中南米の支配層は、被支配層が支配層にはなれないようにするとともに、貧しい人々でも最低生活なら何とか生きていけるような社会的な仕組みを整えた。第一に愚民政策だ。国民教育とは名のみで、多数の文盲を放置した。教育費は少なく、学校を作らず教師も養成しない。義務教育は名目にすぎない。被支配層の貧しい家庭の子どもたちにとって、出世のための努力をする機会すらないのだ。ブラジルでは学校が少ないため小学校にも通えない子が多く、一つの校舎を午前と午後と夜間の三部制にして使用する所もある。文盲率は21%というが、実際には30%を越すとも言われる。中南米の最貧国ハイチでは文盲率が62%で、国民の三人に二人は字が読めない。雇用や取引きにあたって契約書の内容を理解せずにサインさせられ、しかもその不当性に気付かない。ハイチで86年に食料暴動を機に独裁者が国を去ったが、そのすぐ後には民主化が達成されなかった。国民の大多数が民主主義の概念はもとより、労働組合や政党というものを理解できなかったからである。一定の教育が行き届かなければ、暴動は起きても革命は起きず、ましてや新国家の建設など出来はしない。

::::::

小問 A> 中南米の教育についての本文に出てくるパーセント表記の数値は何ですか。すべて挙げてください。
小問 B> 下のデータ行の先頭から「ଅର୍ଦ୍ଧଆଶପୁର」を含む行までを、両端の行も含めて一字一句そのまま書き出してもらえますか。
上の本文と下のデータ行には何の関連もありません。

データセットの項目
::::::

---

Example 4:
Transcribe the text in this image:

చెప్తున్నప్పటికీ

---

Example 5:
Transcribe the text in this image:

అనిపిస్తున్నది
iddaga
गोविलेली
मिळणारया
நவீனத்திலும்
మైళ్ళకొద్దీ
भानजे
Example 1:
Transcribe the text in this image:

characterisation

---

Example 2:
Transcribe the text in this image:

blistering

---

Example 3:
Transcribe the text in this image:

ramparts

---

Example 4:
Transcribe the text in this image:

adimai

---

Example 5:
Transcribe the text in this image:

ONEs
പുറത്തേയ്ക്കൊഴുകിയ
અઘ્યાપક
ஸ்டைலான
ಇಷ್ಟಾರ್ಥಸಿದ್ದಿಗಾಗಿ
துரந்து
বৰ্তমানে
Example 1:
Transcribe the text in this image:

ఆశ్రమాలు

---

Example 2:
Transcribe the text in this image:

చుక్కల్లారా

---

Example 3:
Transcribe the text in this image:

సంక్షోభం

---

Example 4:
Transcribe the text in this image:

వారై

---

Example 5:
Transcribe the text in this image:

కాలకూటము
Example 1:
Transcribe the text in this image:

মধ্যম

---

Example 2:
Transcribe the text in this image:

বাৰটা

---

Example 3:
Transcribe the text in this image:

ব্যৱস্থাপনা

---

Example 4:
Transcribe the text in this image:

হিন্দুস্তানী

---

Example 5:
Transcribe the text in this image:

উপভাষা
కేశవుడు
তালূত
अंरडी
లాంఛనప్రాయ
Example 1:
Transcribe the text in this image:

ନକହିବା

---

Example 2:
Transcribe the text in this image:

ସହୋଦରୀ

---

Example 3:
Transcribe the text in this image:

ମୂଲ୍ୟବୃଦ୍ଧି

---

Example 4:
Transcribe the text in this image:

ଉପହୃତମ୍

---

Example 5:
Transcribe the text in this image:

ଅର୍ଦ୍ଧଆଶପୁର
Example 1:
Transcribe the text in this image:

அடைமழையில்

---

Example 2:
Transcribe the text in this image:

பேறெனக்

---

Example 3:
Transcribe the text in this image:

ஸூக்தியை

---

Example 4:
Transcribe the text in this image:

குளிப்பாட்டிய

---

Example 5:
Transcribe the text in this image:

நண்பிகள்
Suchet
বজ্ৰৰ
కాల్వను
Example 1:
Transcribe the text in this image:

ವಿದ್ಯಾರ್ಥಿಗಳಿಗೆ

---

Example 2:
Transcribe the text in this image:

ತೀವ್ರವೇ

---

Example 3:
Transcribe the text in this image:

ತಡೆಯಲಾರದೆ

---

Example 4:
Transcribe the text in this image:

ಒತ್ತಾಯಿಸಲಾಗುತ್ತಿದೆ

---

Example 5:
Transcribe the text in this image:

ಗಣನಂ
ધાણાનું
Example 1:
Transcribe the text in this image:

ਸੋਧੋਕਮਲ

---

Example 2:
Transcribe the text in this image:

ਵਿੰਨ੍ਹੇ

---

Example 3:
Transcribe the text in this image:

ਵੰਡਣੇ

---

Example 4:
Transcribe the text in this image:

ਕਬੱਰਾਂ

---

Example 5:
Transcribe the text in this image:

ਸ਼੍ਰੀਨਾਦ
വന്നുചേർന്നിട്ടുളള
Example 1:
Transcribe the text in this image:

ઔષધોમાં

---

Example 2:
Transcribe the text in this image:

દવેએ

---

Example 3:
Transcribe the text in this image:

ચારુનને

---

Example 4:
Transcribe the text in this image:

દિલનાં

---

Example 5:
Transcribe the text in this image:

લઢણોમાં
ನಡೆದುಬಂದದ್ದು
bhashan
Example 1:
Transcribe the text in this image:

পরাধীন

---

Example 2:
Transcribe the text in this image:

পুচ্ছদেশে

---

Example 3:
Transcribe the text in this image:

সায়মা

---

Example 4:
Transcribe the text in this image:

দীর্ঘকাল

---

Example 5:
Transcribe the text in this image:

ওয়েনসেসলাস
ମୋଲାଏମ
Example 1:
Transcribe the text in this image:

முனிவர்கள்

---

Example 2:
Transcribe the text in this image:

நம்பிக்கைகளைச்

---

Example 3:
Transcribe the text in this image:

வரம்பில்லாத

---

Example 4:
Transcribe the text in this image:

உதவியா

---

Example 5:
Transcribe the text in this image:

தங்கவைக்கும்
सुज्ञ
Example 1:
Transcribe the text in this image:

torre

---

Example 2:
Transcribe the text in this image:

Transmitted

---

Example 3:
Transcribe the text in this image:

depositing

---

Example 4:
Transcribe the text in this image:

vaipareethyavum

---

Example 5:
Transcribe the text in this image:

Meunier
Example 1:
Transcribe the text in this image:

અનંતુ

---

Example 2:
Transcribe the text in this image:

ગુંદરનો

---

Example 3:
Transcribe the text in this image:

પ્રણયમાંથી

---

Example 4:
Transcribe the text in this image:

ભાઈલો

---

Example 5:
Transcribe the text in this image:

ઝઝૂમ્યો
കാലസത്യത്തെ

::::::

解答 A> 21%、30%、62%

解答 B>
---

Example 4:
Transcribe the text in this image:

చెప్తున్నప్పటికీ

---

Example 5:
Transcribe the text in this image:

అనిపిస్తున్నది
iddaga
गोविलेली
मिळणारया
நவீனத்திலும்
మైళ్ళకొద్దీ
भानजे
Example 1:
Transcribe the text in this image:

characterisation

---

Example 2:
Transcribe the text in this image:

blistering

---

Example 3:
Transcribe the text in this image:

ramparts

---

Example 4:
Transcribe the text in this image:

adimai

---

Example 5:
Transcribe the text in this image:

ONEs
പുറത്തേയ്ക്കൊഴുകിയ
અઘ્યાપક
ஸ்டைலான
ಇಷ್ಟಾರ್ಥಸಿದ್ದಿಗಾಗಿ
துரந்து
বৰ্তমানে
Example 1:
Transcribe the text in this image:

ఆశ్రమాలు

---

Example 2:
Transcribe the text in this image:

చుక్కల్లారా

---

Example 3:
Transcribe the text in this image:

సంక్షోభం

---

Example 4:
Transcribe the text in this image:

వారై

---

Example 5:
Transcribe the text in this image:

కాలకూటము
Example 1:
Transcribe the text in this image:

মধ্যম

---

Example 2:
Transcribe the text in this image:

বাৰটা

---

Example 3:
Transcribe the text in this image:

ব্যৱস্থাপনা

---

Example 4:
Transcribe the text in this image:

হিন্দুস্তানী

---

Example 5:
Transcribe the text in this image:

উপভাষা
కేశవుడు
তালূত
अंरडी
లాంఛనప్రాయ
Example 1:
Transcribe the text in this image:

ନକହିବା

---

Example 2:
Transcribe the text in this image:

ସହୋଦରୀ

---

Example 3:
Transcribe the text in this image:

ମୂଲ୍ୟବୃଦ୍ଧି

---

Example 4:
Transcribe the text in this image:

ଉପହୃତମ୍

---

Example 5:
Transcribe the text in this image:

ଅର୍ଦ୍ଧଆଶପୁର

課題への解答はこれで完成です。